* TEXT PROVIDED
=== Section Start ===
6.09.2006

reflections.

i do have to confess that after watching the loving love scene in "Its In the Water" and listening to this song that i've been hung up on my first. i hurt her a lot as i have so many other women that i've loved. i think that i try to sabotage my happiness so that i can pay for the hurt i've caused. i know that things between my first and i will never be again. i had my chance at 19. i know that she doesn't want anything to do with me. all i can romanticize is the brief time we had together when i was the happiest with a woman. we loved each other so greatly and purely. she loved me purely. i miss having someone looking at me the way she did or finding me beautiful and sexy. desireble. i miss that look. i threw it all away. for nothing and immaturity. so i'd like to scream a thousand sorry's to all i've loved: Sara, Andrea and the other.
=== Section End ===
* RECORD SET
=== Section Start ===
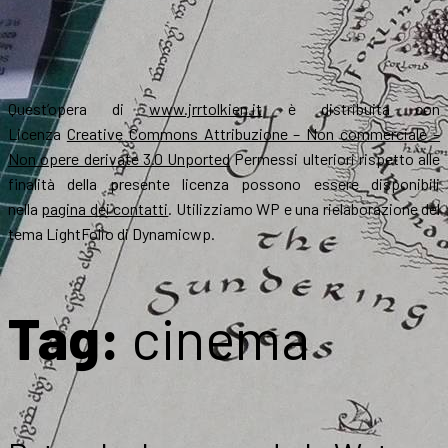
Quest’opera di
www.jrrtolkien.it
è distribuita con
Licenza
Creative Commons Attribuzione – Non commerciale –
Non opere derivate 3.0 Unported
Permessi ulteriori rispetto alle
finalità della presente licenza possono essere disponibili
nella
pagina dei contatti
. Utilizziamo WP e una rielaborazione del
tema LightFolio di Dynamicwp.
Tag:
cinema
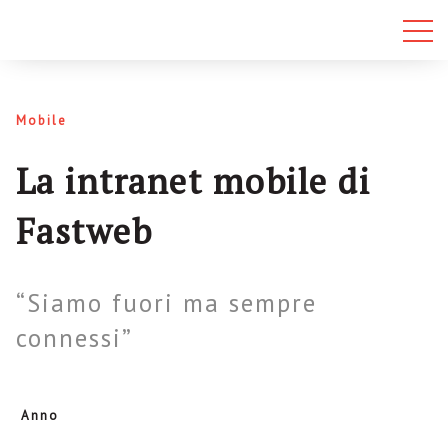
Mobile
La intranet mobile di
Fastweb
“Siamo fuori ma sempre
connessi”
Anno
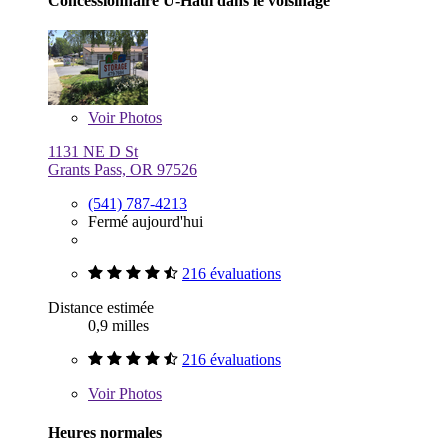
Concessionnaire U-Haul dans le voisinage
Voir
Photos
1131 NE D St
Grants Pass, OR 97526
(541) 787-4213
Fermé aujourd'hui
216 évaluations
Distance estimée
0,9 milles
216 évaluations
Voir
Photos
Heures normales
=== Section End ===
Reproduce the blog post on past regrets word for word, starting at "reflections." and ending at "and the other.".

* TASK OUTPUT
reflections.

i do have to confess that after watching the loving love scene in "Its In the Water" and listening to this song that i've been hung up on my first. i hurt her a lot as i have so many other women that i've loved. i think that i try to sabotage my happiness so that i can pay for the hurt i've caused. i know that things between my first and i will never be again. i had my chance at 19. i know that she doesn't want anything to do with me. all i can romanticize is the brief time we had together when i was the happiest with a woman. we loved each other so greatly and purely. she loved me purely. i miss having someone looking at me the way she did or finding me beautiful and sexy. desireble. i miss that look. i threw it all away. for nothing and immaturity. so i'd like to scream a thousand sorry's to all i've loved: Sara, Andrea and the other.